The new law aims to give people more control about how their data is used, shared and stored and requires companies to be more accountable and transparent about how your data is used.
But fraudsters are using these emails to gain valuable personal details from recipients.
Action Fraud reported that scammers are sending fake NatWest GDPR emails, claiming that accounts will be ‘terminated’ if customers don’t update their records.
The ‘review and update’ link in the email leads to a phishing website designed to steal personal and financial information.
As such, the charity lists the following ways to spot whether a GDPR email is fake or genuine:
- If the spelling, grammar, graphic design or image quality is poor quality. They may use odd ‘spe11lings’ or ‘cApiTals’ in the email subject to fool your spam filter.

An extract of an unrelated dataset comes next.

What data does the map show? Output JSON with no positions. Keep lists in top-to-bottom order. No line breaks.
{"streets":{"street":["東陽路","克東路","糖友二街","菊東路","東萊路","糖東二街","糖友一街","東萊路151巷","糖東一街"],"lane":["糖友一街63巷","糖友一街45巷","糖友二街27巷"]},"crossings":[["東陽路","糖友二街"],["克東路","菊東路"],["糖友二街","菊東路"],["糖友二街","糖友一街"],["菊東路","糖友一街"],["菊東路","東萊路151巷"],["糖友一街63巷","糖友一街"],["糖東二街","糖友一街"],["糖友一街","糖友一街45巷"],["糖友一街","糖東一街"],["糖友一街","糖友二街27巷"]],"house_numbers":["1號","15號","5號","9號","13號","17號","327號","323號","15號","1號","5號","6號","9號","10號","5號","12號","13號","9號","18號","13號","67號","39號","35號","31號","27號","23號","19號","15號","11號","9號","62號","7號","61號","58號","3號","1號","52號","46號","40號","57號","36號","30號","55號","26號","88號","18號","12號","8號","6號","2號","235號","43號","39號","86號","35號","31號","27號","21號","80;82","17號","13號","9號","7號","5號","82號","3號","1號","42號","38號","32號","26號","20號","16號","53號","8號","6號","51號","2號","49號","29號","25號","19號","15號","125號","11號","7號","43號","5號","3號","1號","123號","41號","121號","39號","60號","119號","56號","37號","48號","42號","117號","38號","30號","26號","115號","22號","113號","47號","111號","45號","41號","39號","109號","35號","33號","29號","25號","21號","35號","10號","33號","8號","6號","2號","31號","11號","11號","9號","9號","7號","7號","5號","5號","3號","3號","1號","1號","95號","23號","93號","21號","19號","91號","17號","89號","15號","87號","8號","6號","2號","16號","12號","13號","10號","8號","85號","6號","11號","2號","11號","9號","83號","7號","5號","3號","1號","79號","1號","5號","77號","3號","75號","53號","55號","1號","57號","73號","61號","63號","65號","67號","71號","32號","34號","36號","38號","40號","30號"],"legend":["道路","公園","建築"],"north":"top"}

- If they know your email address but not your name, it’ll begin with something like ‘To our valued customer’, or ‘Dear…’ followed by your email address.
- The email address doesn’t look right; authentic website addresses are usually short and don’t use irrelevant words or phrases. Businesses and organisations don’t use web-based addresses such as Gmail or Yahoo.
- Money’s been taken from your account, or there are withdrawals or purchases on your bank statement that you don’t remember making.
If you think you’ve fallen victim to a scam, report it online to Action Fraud or call 0300 123 2040.